Türkiye genelinde büyük yankı uyandıran yenidoğan çetesi skandalı, kamuoyunu şoke etti. Çetenin, bazı özel hastanelerle iş birliği yaparak yasadışı yollarla bebek ticareti gerçekleştirdiği ortaya çıktı. Skandal, çete üyelerinin sosyal medyada aktif olmaları ve bazı televizyon programlarına katılmalarıyla daha da dikkat çekti. Foyaları ise uzun süreli bir takibin ardından ortaya çıkarıldı.
Emniyet birimleri tarafından yapılan soruşturma sonucunda, çetenin hastanelerle olan bağlantıları mercek altına alındı. Özellikle yenidoğan bebeklerin yasa dışı bir şekilde ailelerden alındığı ve sahte belgelerle başka ailelere verildiği iddiaları üzerine hastaneler ve çalışanları da inceleme altına alındı. İlk bulgular, çetenin bazı hastanelerdeki sağlık personeliyle yakın ilişkiler kurarak bu operasyonları yürüttüğünü gösteriyor.

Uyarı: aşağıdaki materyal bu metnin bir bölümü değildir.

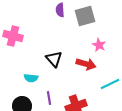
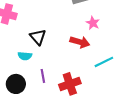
black triangle: (54, 59) -> (38, 37), moved

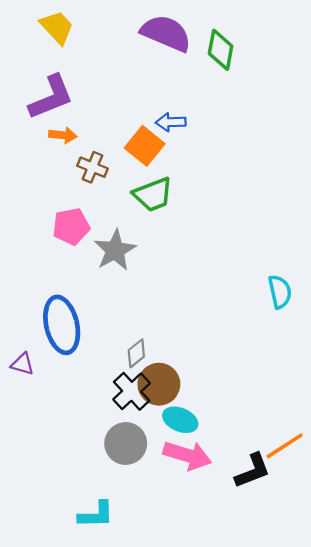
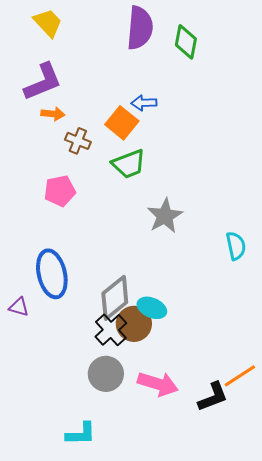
purple semicircle: (166, 33) -> (140, 28), turned 72
gray star: (115, 250) -> (165, 216), moved
gray diamond: (136, 353) -> (115, 298), size x1.8
cyan ellipse: (180, 420) -> (152, 308), moved

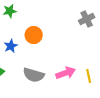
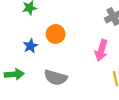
pink arrow: (66, 73) -> (101, 50), moved, turned 126

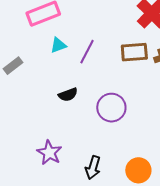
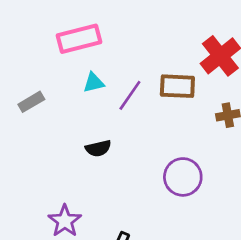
brown rectangle: (134, 52) -> (177, 86), moved
purple circle: (111, 108) -> (183, 177), moved

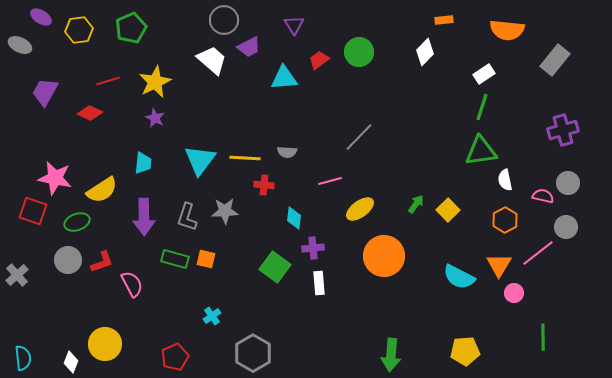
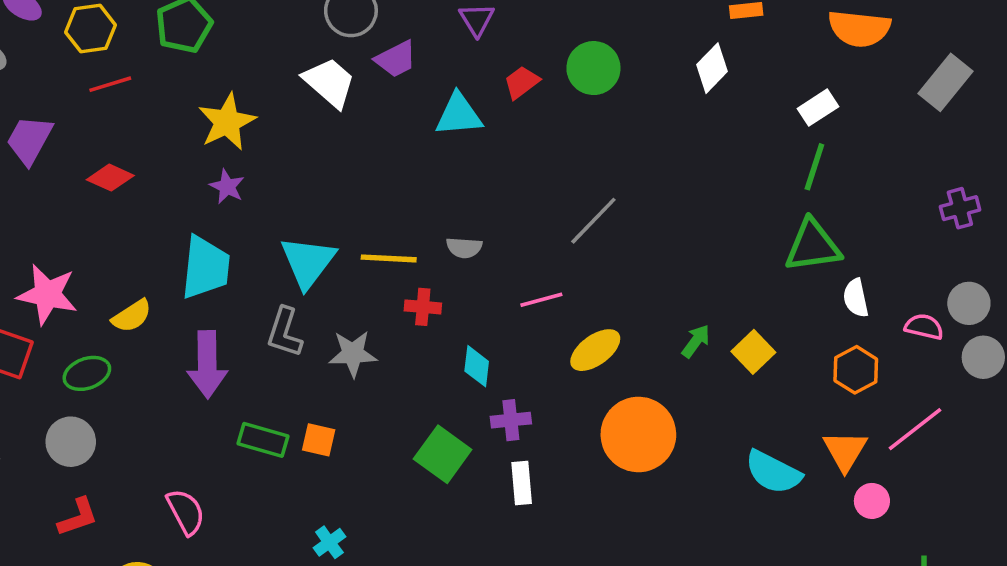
red line: (108, 81) -> (110, 84), moved
purple cross: (563, 130) -> (960, 208), size x0.7
cyan trapezoid: (143, 163) -> (205, 267), size x1.6
yellow semicircle: (102, 190) -> (132, 316), size x0.7
gray L-shape: (187, 217) -> (285, 332), moved
gray circle: (566, 227) -> (983, 357), moved
red L-shape: (102, 262) -> (78, 517), moved
pink semicircle: (132, 284) -> (186, 512), moved

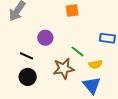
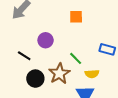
brown star: (64, 69) -> (59, 74), turned -30
black circle: (28, 77) -> (35, 79), moved

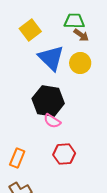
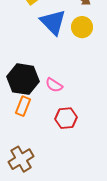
black hexagon: (48, 101) -> (23, 79), moved
orange rectangle: (17, 158) -> (23, 106), moved

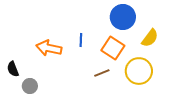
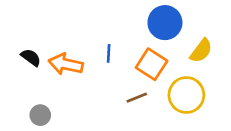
black semicircle: (13, 69) -> (31, 57), moved, turned 147

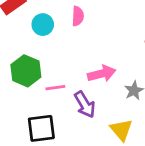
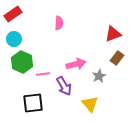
cyan circle: (43, 25) -> (14, 39), moved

Çete üyelerinin, bebek ticaretini gizlemek için sosyal medya üzerinden yardım ve sosyal sorumluluk projeleri adı altında faaliyet yürüttüğü, hatta bu faaliyetlerle ilgili televizyon programlarına katıldıkları belirlendi. Bazı programlarda "yardım gönüllüsü" olarak tanıtılan bu kişiler, masum görünerek dikkat çekmemeye çalışmışlar. Bu durum, hem kamuoyunda hem de yetkililer arasında büyük bir infiale neden oldu.

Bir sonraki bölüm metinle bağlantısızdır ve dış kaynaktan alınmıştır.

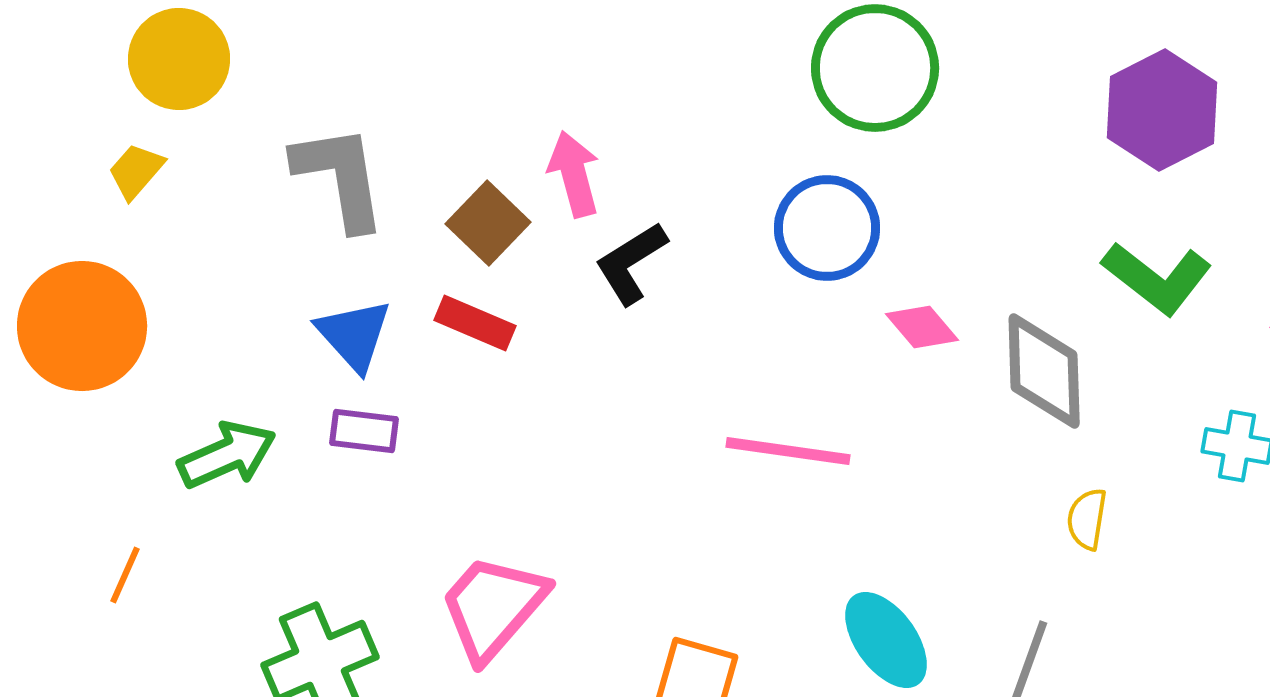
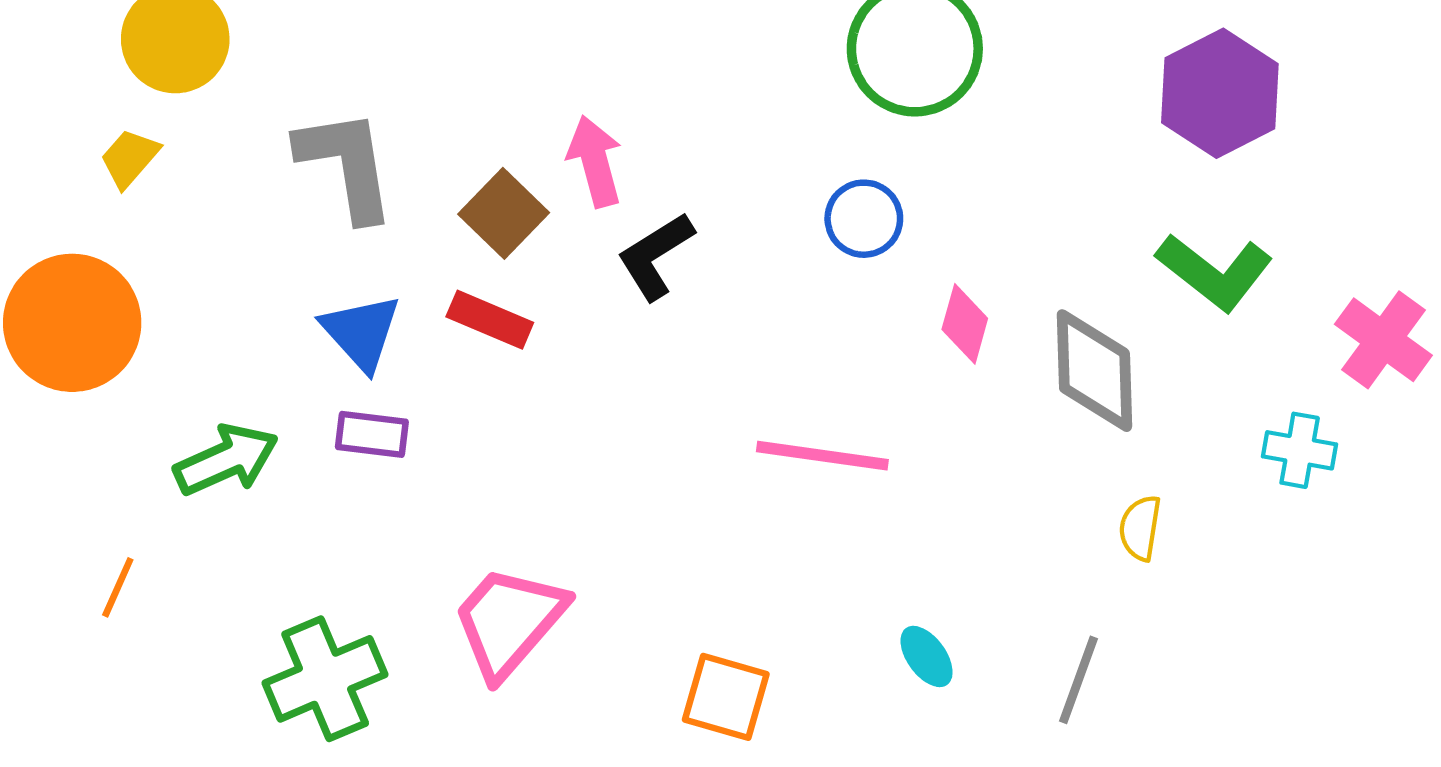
blue circle: (827, 228) -> (864, 219), size x0.7
pink diamond: (922, 327) -> (965, 324), turned 56
cyan ellipse: (886, 640) -> (927, 656), size x0.6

Soruşturmanın genişlemesiyle birlikte, çetenin yasadışı faaliyetlerinde yer aldığı iddia edilen bazı hastaneler ve bu hastanelerde çalışan kişilere yönelik yasal süreç başlatıldı. Sağlık Bakanlığı, olayla ilgili incelemelerin derinleştirileceğini ve olayda adı geçen hastanelerle ilgili gereken tüm yasal işlemlerin yapılacağını duyurdu.
Yenidoğan çetesi skandalı, sağlık sistemine olan güveni sarsarken, bu tür yasadışı faaliyetlere karşı daha sıkı denetimlerin yapılması gerektiği yönünde çağrılar artmaya devam ediyor.